Pembicara pertama, TGH Najamudin, kembali menegaskan bahwa akar masalah dana siluman berawal dari pergeseran dana pokok pikiran (Pokir) DPRD NTB melalui Peraturan Gubernur. Akibatnya, 39 anggota DPRD lama kehilangan jatah program, sementara anggota baru justru menerima fee tunai sekitar Rp300 juta per orang.
“Pokir itu hak rakyat, bukan milik pribadi anggota dewan. Tapi digeser tanpa konfirmasi, lalu muncul pembagian uang. Inilah bentuk penyalahgunaan kewenangan,” tegas Najamudin, sambil mengungkap dirinya sudah menyerahkan laporan setebal 76 halaman ke aparat hukum.
Sementara itu, Prof. Zainal Asikin memakai istilah lebih keras. Menurutnya, uang yang beredar tidak layak disebut dana siluman.
“Ini bukan dana siluman, tapi dana setan. Tidak ada kebaikan sama sekali di dalamnya,” tegas Guru Besar FH Unram itu.

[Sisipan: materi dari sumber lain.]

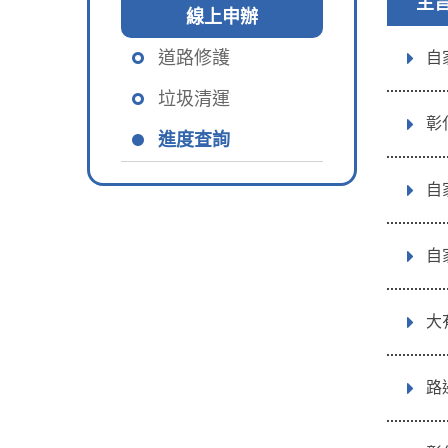
主
線上申辦
道路修護
自
垃圾清運
彰
進度查詢
自
自
大
路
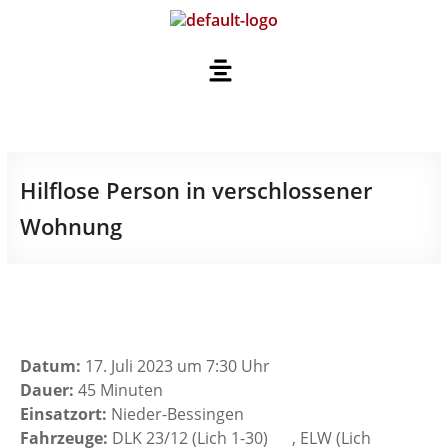
Hilflose Person in verschlossener
Wohnung
Datum:
17. Juli 2023 um 7:30 Uhr
Dauer:
45 Minuten
Einsatzort:
Nieder-Bessingen
Fahrzeuge:
DLK 23/12 (Lich 1-30)
, ELW (Lich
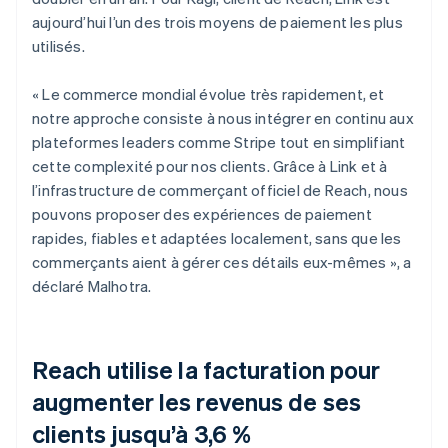
aujourd’hui l’un des trois moyens de paiement les plus
utilisés.
« Le commerce mondial évolue très rapidement, et
notre approche consiste à nous intégrer en continu aux
plateformes leaders comme Stripe tout en simplifiant
cette complexité pour nos clients. Grâce à Link et à
l’infrastructure de commerçant officiel de Reach, nous
pouvons proposer des expériences de paiement
rapides, fiables et adaptées localement, sans que les
commerçants aient à gérer ces détails eux-mêmes », a
déclaré Malhotra.
Reach utilise la facturation pour
augmenter les revenus de ses
clients jusqu’à 3,6 %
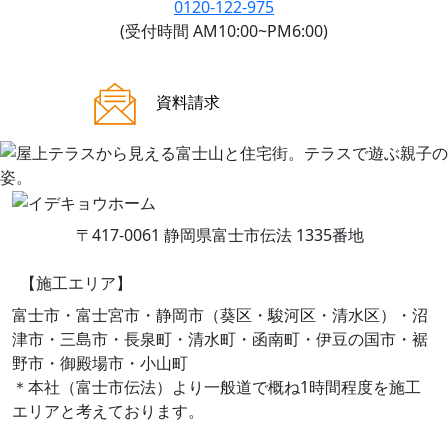
0120-122-975
(受付時間 AM10:00~PM6:00)
ご来場案内
資料請求
〒417-0061 静岡県富士市伝法 1335番地
【施工エリア】
富士市・富士宮市・静岡市（葵区・駿河区・清水区）・沼
津市・三島市・長泉町・清水町・函南町・伊豆の国市・裾
野市・御殿場市・小山町
＊本社（富士市伝法）より一般道で概ね1時間程度を施工
エリアと考えております。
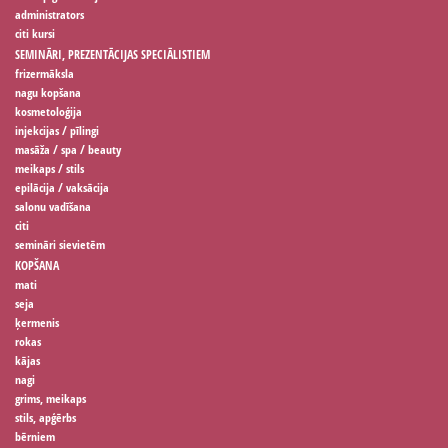
administrators
citi kursi
SEMINĀRI, PREZENTĀCIJAS SPECIĀLISTIEM
frizermāksla
nagu kopšana
kosmetoloģija
injekcijas / pīlingi
masāža / spa / beauty
meikaps / stils
epilācija / vaksācija
salonu vadīšana
citi
semināri sievietēm
KOPŠANA
mati
seja
ķermenis
rokas
kājas
nagi
grims, meikaps
stils, apģērbs
bērniem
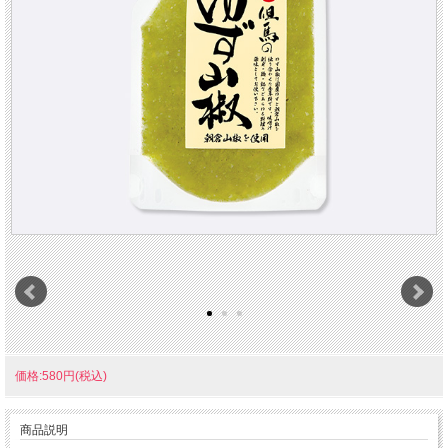
価格:580円(税込)
商品説明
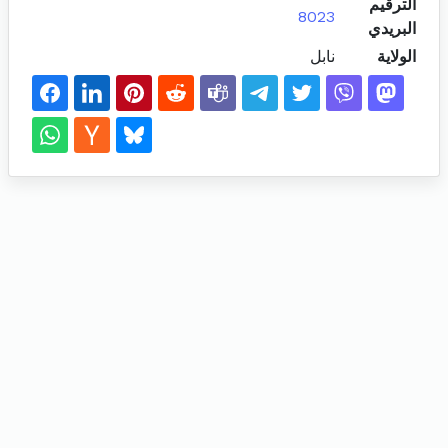
الترقيم
8023
البريدي
الولاية
نابل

Ia menjelaskan, setiap uang yang diterima pejabat publik tanpa dasar hukum sah adalah gratifikasi. Jika tidak dilaporkan dalam 30 hari, statusnya otomatis menjadi tindak pidana korupsi.
“Sebagian memang sudah mengembalikan, tapi statusnya hanya titipan. Kalau proses hukum jalan, itu jadi barang bukti dan pemberinya harus diungkap,” jelasnya.
Mantan Anggota DPRD NTB, Nurdin Ranggabarani, menyoroti peran “operator” yang disebut mengantar uang ke anggota DPRD.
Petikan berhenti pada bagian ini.